Alright, we have a user query.
Next, we need a function to retrieve weather data.
A retrieval function in rag
must take a Rag.Generation
struct as argument and return {:ok, result}
or {:error, error}
.
city_and_date_from_query = fn query -> query
|> String.trim_leading("What was the weather like in ")
|> String.trim_trailing("?")
|> String.split(" on ")
end
weather_by_city_and_date = fn generation ->
case city_and_date_from_query.(generation.query) do
[city, date] -> {:ok, weather_data[String.downcase(city)][Date.from_iso8601!(date)]}
_else -> {:error, :bad_format}
end
end
#Function<42.39164016/1 in :erl_eval.expr/6>
Let's test the function.
Rag.Generation.new(query) |> weather_by_city_and_date.()
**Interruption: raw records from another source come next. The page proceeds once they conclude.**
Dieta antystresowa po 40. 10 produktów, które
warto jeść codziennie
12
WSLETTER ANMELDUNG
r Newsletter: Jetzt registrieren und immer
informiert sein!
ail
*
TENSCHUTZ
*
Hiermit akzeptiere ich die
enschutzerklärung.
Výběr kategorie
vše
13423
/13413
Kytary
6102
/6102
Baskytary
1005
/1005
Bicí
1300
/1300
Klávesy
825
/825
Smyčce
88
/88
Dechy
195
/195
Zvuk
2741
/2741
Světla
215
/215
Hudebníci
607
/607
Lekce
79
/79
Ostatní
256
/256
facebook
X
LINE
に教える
{:ok, "Cloudy and around 8°C"}
Nice, we found something for Berlin on 2025-03-13.
Generation
While you can directly use your retrieval function and afterwards use Rag.Generation.put_retrieval_result/3
to store the result in the Rag.Generation
struct, you'll get telemetry events when you pass it as a callback to Rag.Retrieval.retrieve/3
.
generation =
Rag.Generation.new(query)
|> Rag.Retrieval.retrieve(:weather, &weather_by_city_and_date.(&1))
%Rag.Generation{
query: "What was the weather like in Berlin on 2025-03-13?",
query_embedding: nil,
retrieval_results: %{weather: "Cloudy and around 8°C"},
context: nil,
context_sources: [],
prompt: nil,
response: nil,
evaluations: %{},
halted?: false,
errors: []
}
Next, we take the retrieved information and construct a context for the LLM and store it in our Rag.Generation
struct.
context =
if weather = Rag.Generation.get_retrieval_result(generation, :weather) do
[city, date] = city_and_date_from_query.(generation.query)
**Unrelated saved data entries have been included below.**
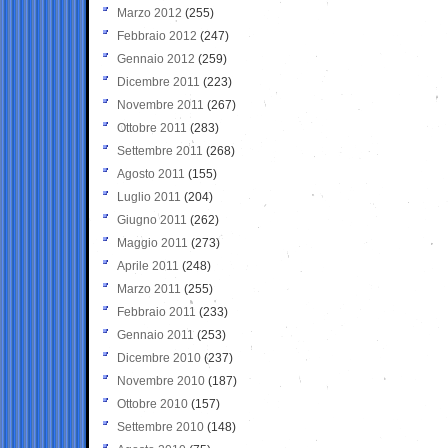
Marzo 2012
(255)
Febbraio 2012
(247)
Gennaio 2012
(259)
Dicembre 2011
(223)
Novembre 2011
(267)
Ottobre 2011
(283)
Settembre 2011
(268)
Agosto 2011
(155)
Luglio 2011
(204)
Giugno 2011
(262)
Maggio 2011
(273)
Aprile 2011
(248)
Marzo 2011
(255)
Febbraio 2011
(233)
Gennaio 2011
(253)
Dicembre 2010
(237)
Novembre 2010
(187)
Ottobre 2010
(157)
Settembre 2010
(148)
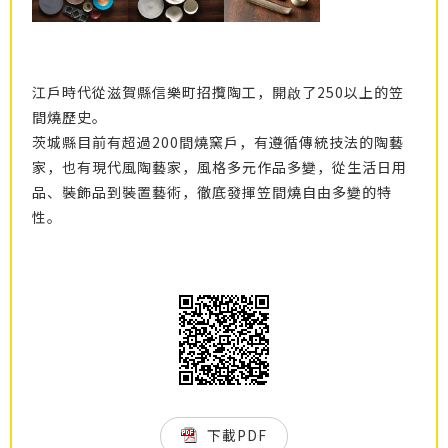
江戶時代從滋賀縣信樂町招攬陶工，開啟了250以上的笠
間燒歷史。
茨城縣目前有超過200間燒窯戶，有遵循傳統技法的陶藝
家，也有現代風陶藝家，風格多元作品多變，從生活日用
品、裝飾品到裝置藝術，徹底發揮笠間燒自由多變的特
性。
下載PDF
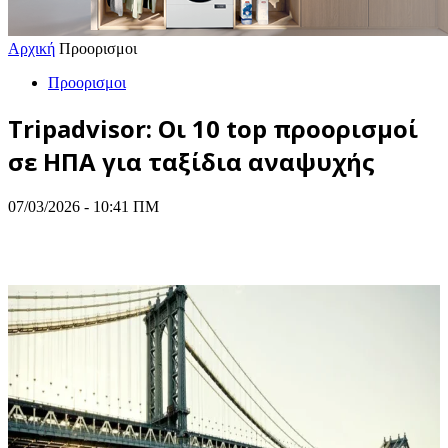
Αρχική
Προορισμοι
Προορισμοι
Tripadvisor: Οι 10 top προορισμοί
σε ΗΠΑ για ταξίδια αναψυχής
07/03/2026 - 10:41 ΠΜ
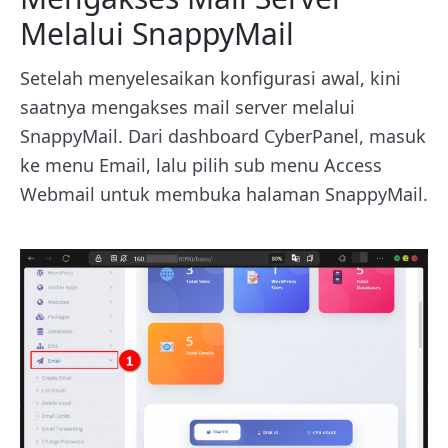
Melalui SnappyMail
Setelah menyelesaikan konfigurasi awal, kini
saatnya mengakses mail server melalui
SnappyMail. Dari dashboard CyberPanel, masuk
ke menu Email, lalu pilih sub menu Access
Webmail untuk membuka halaman SnappyMail.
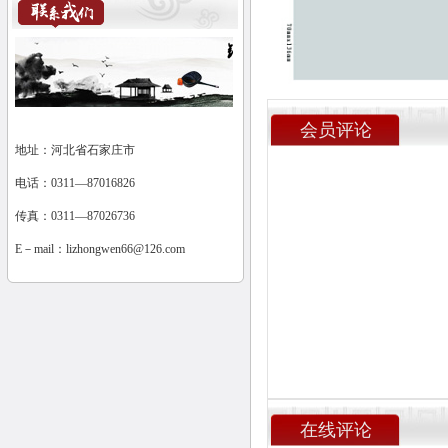
会员评论
地址：河北省石家庄市
电话：0311—87016826
传真：0311—87026736
E－mail：
lizhongwen66@126.com
在线评论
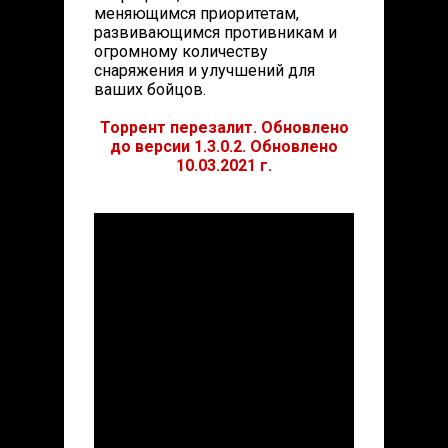
меняющимся приоритетам,
развивающимся противникам и
огромному количеству
снаряжения и улучшений для
ваших бойцов.
Торрент перезалит. Обновлено
до версии 1.3.0.2. Обновлено
10.03.2021 г.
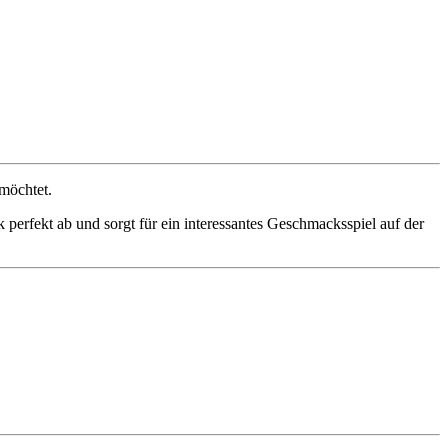
 möchtet.
 perfekt ab und sorgt für ein interessantes Geschmacksspiel auf der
"Weather in #{String.capitalize(city)} on #{date}: #{weather}"
end
generation = Rag.Generation.put_context(generation, context)
%Rag.Generation{
query: "What was the weather like in Berlin on 2025-03-13?",
query_embedding: nil,
retrieval_results: %{weather: "Cloudy and around 8°C"},
context: "Weather in Berlin on 2025-03-13: Cloudy and around 8°C",
context_sources: [],
prompt: nil,
response: nil,
evaluations: %{},
halted?: false,
errors: []
}
Now, we construct a prompt that we will finally pass to the LLM.
prompt =
if generation.context do
"""
Context: #{generation.context}
Question: #{generation.query}
"""
else
generation.query
end
generation = Rag.Generation.put_prompt(generation, prompt)
%Rag.Generation{
query: "What was the weather like in Berlin on 2025-03-13?",
query_embedding: nil,
retrieval_results: %{weather: "Cloudy and around 8°C"},
context: "Weather in Berlin on 2025-03-13: Cloudy and around 8°C",
context_sources: [],
prompt: "Context: Weather in Berlin on 2025-03-13: Cloudy and around 8°C\nQuestion: What was the weather like in Berlin on 2025-03-13?\n",
response: nil,
evaluations: %{},
halted?: false,
errors: []
}
For the last step, generating a response, we must first configure a Rag.Ai.Provider
.
We'll use Rag.Ai.Cohere
this time as you can get a free trial key.
If you're reading this in livebook, you can configure a secret COHERE_API_KEY
.
api_key = System.get_env("LB_COHERE_API_KEY")
provider = Rag.Ai.Cohere.new(text_model: "command-r-plus", api_key: api_key)
Kino.nothing()
Finally, we can generate a response.
generation = Rag.Generation.generate_response(generation, provider)
generation.response
"The weather in Berlin on 2025-03-13 was cloudy, with temperatures hovering around 8°C."